→ **Task**
Find the line containing "Annu. Rev. Condens." in the records below. Copy exactly that line and each one after it, ending at the line containing "[6] F. Alet", and nothing more.

──────── Recorded information ────────

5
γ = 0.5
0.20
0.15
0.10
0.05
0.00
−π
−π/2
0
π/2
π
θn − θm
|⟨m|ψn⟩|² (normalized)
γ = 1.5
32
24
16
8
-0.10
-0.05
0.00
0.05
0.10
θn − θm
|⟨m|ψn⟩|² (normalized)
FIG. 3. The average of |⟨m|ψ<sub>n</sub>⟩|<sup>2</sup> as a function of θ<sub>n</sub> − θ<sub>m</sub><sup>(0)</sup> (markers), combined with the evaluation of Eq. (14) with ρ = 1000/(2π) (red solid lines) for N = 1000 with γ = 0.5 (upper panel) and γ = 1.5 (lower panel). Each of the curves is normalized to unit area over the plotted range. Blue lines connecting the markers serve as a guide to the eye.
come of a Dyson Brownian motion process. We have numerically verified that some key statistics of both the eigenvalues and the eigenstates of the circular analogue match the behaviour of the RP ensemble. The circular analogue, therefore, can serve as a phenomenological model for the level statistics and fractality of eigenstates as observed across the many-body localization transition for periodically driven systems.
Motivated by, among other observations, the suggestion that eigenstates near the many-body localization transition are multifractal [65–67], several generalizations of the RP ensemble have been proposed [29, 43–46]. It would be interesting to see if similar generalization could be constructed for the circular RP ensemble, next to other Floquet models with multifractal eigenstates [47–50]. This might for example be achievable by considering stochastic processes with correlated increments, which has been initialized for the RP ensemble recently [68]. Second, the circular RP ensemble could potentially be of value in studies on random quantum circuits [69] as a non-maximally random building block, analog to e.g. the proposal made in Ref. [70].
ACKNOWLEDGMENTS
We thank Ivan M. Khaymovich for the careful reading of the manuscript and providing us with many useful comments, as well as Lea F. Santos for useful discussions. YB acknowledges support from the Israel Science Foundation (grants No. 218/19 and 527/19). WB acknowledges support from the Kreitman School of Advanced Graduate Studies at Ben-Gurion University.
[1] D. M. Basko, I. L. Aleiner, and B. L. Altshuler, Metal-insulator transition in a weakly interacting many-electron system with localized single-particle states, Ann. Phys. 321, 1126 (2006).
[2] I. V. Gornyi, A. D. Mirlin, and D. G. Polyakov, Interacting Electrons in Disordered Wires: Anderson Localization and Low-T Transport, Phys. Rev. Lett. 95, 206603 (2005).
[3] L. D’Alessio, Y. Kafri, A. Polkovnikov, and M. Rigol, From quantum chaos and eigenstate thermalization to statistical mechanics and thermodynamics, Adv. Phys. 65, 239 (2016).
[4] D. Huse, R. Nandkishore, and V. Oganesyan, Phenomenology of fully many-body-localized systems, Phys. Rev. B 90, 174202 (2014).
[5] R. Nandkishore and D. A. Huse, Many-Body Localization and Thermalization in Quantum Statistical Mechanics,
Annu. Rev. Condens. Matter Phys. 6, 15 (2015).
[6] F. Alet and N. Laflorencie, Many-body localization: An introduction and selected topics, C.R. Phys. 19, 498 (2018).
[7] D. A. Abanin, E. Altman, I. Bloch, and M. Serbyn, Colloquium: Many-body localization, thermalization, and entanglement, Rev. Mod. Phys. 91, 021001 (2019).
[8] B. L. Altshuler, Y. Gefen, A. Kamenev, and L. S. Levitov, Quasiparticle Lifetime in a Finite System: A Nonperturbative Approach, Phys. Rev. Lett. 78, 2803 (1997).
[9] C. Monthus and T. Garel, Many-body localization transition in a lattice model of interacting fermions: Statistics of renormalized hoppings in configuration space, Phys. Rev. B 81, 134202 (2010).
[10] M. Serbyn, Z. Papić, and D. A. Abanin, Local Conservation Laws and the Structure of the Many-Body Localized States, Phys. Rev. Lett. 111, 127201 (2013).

────────
──────── Recorded information ────────

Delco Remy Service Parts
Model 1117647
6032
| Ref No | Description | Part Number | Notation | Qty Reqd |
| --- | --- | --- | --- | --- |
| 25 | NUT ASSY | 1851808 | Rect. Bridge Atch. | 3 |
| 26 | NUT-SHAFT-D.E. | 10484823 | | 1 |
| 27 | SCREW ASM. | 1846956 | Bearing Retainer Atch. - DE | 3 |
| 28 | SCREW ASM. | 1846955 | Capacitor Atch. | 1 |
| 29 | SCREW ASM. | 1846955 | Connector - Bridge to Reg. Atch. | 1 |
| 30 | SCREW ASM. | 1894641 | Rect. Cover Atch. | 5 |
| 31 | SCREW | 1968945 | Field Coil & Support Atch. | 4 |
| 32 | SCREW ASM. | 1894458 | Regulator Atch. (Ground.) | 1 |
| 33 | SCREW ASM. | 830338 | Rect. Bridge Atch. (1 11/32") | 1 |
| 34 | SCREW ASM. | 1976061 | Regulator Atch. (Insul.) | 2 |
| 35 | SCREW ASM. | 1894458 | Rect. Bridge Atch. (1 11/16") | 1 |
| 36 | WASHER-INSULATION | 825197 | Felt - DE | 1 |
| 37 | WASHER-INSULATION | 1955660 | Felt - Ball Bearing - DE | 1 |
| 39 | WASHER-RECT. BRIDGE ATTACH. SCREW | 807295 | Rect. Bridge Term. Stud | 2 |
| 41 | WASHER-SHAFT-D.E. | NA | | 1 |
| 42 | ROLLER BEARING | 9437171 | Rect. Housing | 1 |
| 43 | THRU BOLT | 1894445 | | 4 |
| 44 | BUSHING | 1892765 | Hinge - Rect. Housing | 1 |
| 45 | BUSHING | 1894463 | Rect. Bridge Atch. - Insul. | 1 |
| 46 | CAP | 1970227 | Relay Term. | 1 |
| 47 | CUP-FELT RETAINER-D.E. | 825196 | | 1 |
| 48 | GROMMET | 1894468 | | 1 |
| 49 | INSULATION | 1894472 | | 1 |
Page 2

────────

→ **Result of this task**
Annu. Rev. Condens. Matter Phys. 6, 15 (2015).
[6] F. Alet and N. Laflorencie, Many-body localization: An introduction and selected topics, C.R. Phys. 19, 498 (2018).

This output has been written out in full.